Dressed in a de rigueur Enyce sweatsuit and sporting aviator shades and a massive Afro, rapper Tego Calderón seems to embody the last 25 years of Bronx street style in one outfit.

In his Upper West Side hotel suite, he speaks glowingly of his idols, from Rakim and KRS One to Notorious B.I.G. and 2Pac, but instead of employing the latest in boogie-down slanguage, he rhapsodizes in small-town Puerto Rican Spanish.

Calderón, whose album "El Abayarde" (White Lion Records) has sold more than 150,000 copies, is poised to become Puerto Rico's biggest star since ... Ricky Martin.

Calderón, whose father was a baseball player and activist for Puerto Rican independence, has tapped into the island's biggest club fad, reggaethon, and combined it with hip-hop and tropical dance styles to become an overnight sensation.

He was in town for an appearance at the Puerto Rican Day Parade and a packed show at Exit Club, where he shared the bill with dancehall artist Sean Paul. He is so big that he has re-released his hit album in a "clean" version - on the cover he is surrounded by adoring children of all ages.

Like the best of hip-hop artists, Calderón is on a mission to spread a love for his community by provoking the mainstream.

"Abayarde is a country word," Calderón says. "It's like an insect, an ant that comes from trees, bites you and leaves a terrible rash. I'm kind of a rebel, and they call restless kids abayardes. I want to bother people who accept the status quo, people who fool the public with cute faces. I'm a reflection of a new Puerto Rico, where people are conscious and want to move forward."

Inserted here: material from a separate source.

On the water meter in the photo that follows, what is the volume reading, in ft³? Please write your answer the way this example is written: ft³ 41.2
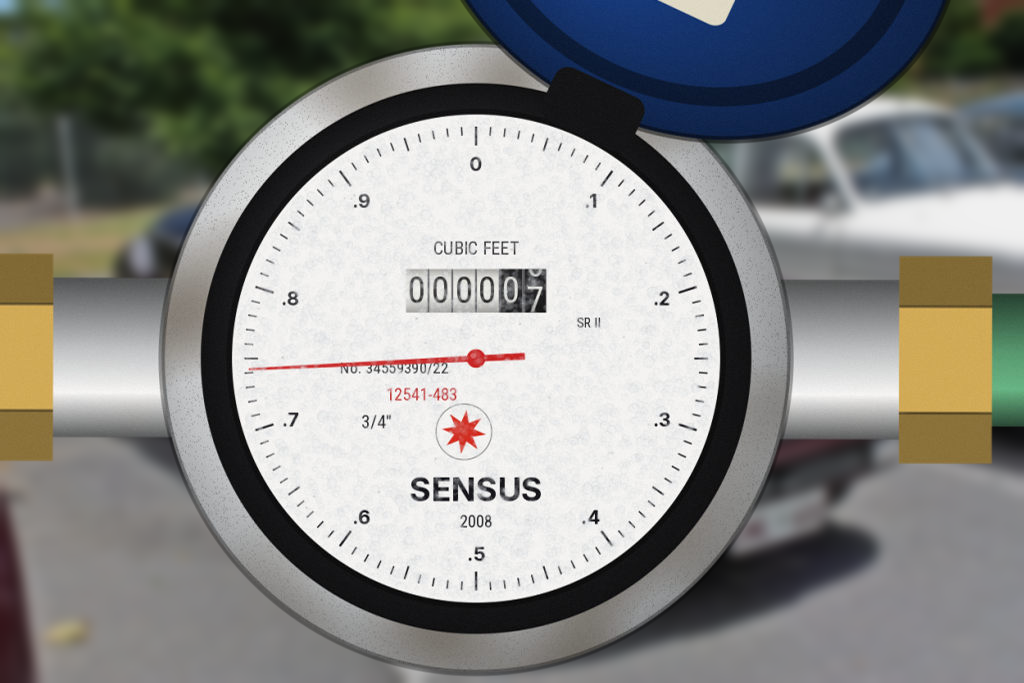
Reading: ft³ 6.74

What Puerto Ricans are not entirely conscious of, says Calderón, is a kind of understated discrimination against its citizens of African ancestry.

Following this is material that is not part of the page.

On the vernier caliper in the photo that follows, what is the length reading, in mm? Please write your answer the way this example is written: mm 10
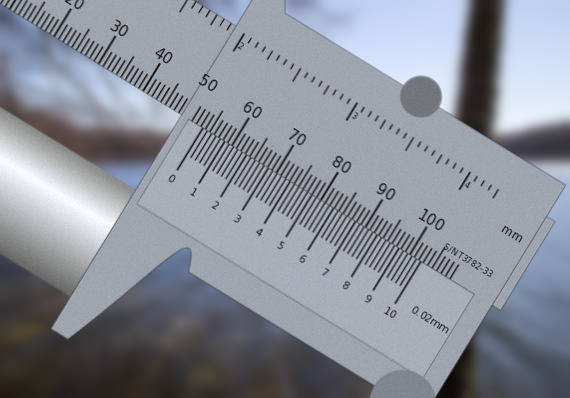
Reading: mm 53.5
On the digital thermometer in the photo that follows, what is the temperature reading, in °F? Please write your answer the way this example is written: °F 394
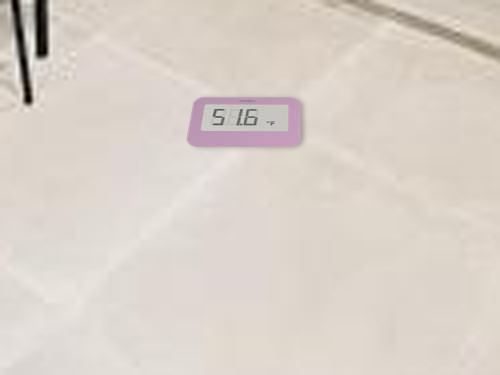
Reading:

"They just did a poll and only 10 percent of Puerto Ricans said they were black.

That's a shameful thing. People are always saying their roots are Spanish, indigenous, and black, in that order, never the other way around."

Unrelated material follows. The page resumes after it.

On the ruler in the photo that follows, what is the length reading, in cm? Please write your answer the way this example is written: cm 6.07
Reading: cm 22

He has even abandoned his faith in the Independence Party - on the song "Loiza," he criticizes party leader Rubén Berrios: "I don't trust any of them/We're all with Vieques/What about my black community?"

But Calderón is not all about rhetoric. "El Abayarde" is a mesmerizing, highly danceable, ecstatic mix of sultry reggaethon, funk, frenetic bomba, and even salsa - the album's last song, "Planté Bandera," is a remake of an old Tommy Olivenica tune, with Calderón rapping in the coro section. "Salte del Medio," the album's show-stopper, is based on an Ismael Rivera song, and percussionist Cachete Maldonado takes "Loiza" to dizzying climaxes.

"I didn't know this record was going to happen the way it did," Calderón says. "I'm like a symbol of hope for the people who have dreams and are struggling. I try to make fun of silly stuff like wearing jewelry and tattoos to make you look bad, talking about things that aren't real because music influences people and the little kids are listening. You have to educate people and back it up with your actions."